* [Task requirements] Using the data below, output the first line and every line after it up to and including the line containing "nghiệp và gây thiệt hại về tài chính.", exactly as written and with nothing added.

* [Dataset entries]
++++++

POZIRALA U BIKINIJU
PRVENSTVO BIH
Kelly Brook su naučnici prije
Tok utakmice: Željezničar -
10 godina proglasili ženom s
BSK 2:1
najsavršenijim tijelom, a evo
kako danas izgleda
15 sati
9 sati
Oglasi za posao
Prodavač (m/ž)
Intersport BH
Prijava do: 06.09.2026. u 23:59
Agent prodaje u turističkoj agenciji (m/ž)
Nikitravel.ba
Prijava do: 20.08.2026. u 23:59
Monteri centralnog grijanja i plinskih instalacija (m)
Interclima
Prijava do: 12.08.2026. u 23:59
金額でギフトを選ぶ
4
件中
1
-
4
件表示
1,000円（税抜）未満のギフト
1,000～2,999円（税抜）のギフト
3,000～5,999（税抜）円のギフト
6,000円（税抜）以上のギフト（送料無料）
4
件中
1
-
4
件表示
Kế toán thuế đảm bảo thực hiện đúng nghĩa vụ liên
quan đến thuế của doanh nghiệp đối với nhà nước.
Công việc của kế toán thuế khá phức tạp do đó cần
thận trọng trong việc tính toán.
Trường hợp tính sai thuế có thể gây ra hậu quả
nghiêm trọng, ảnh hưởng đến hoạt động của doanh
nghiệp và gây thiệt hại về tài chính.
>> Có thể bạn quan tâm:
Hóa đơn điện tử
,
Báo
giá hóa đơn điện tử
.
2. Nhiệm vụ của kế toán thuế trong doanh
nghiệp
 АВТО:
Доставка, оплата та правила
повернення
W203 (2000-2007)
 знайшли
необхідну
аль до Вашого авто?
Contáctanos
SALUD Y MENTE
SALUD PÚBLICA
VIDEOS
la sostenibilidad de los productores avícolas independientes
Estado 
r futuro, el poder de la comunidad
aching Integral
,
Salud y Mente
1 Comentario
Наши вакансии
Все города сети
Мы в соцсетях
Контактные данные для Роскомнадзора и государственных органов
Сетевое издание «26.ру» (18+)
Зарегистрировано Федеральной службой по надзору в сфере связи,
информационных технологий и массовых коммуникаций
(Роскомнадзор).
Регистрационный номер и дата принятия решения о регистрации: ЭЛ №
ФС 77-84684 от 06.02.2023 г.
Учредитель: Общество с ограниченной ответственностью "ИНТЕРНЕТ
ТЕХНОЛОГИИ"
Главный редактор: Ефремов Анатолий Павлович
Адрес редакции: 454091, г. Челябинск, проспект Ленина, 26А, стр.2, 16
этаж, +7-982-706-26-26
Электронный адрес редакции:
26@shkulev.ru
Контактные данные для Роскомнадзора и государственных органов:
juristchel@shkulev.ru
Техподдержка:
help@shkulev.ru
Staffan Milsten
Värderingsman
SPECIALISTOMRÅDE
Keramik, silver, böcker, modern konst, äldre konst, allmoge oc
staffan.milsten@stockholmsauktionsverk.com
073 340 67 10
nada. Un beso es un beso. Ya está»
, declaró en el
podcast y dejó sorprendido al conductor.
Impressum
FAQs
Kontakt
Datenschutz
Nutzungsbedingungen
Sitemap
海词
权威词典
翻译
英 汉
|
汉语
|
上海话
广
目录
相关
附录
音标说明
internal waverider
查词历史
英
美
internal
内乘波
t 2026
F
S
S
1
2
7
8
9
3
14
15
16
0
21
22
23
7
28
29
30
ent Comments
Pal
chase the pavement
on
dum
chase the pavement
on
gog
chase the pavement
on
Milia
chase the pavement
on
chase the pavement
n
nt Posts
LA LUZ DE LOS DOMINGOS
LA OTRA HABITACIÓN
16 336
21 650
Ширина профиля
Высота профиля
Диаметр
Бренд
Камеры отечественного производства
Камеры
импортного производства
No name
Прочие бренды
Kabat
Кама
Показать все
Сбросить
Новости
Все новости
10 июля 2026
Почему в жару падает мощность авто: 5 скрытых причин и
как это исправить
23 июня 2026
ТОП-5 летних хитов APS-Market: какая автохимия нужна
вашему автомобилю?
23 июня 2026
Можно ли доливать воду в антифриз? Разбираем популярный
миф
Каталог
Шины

++++++

* [Answer box]
POZIRALA U BIKINIJU
PRVENSTVO BIH
Kelly Brook su naučnici prije
Tok utakmice: Željezničar -
10 godina proglasili ženom s
BSK 2:1
najsavršenijim tijelom, a evo
kako danas izgleda
15 sati
9 sati
Oglasi za posao
Prodavač (m/ž)
Intersport BH
Prijava do: 06.09.2026. u 23:59
Agent prodaje u turističkoj agenciji (m/ž)
Nikitravel.ba
Prijava do: 20.08.2026. u 23:59
Monteri centralnog grijanja i plinskih instalacija (m)
Interclima
Prijava do: 12.08.2026. u 23:59
金額でギフトを選ぶ
4
件中
1
-
4
件表示
1,000円（税抜）未満のギフト
1,000～2,999円（税抜）のギフト
3,000～5,999（税抜）円のギフト
6,000円（税抜）以上のギフト（送料無料）
4
件中
1
-
4
件表示
Kế toán thuế đảm bảo thực hiện đúng nghĩa vụ liên
quan đến thuế của doanh nghiệp đối với nhà nước.
Công việc của kế toán thuế khá phức tạp do đó cần
thận trọng trong việc tính toán.
Trường hợp tính sai thuế có thể gây ra hậu quả
nghiêm trọng, ảnh hưởng đến hoạt động của doanh
nghiệp và gây thiệt hại về tài chính.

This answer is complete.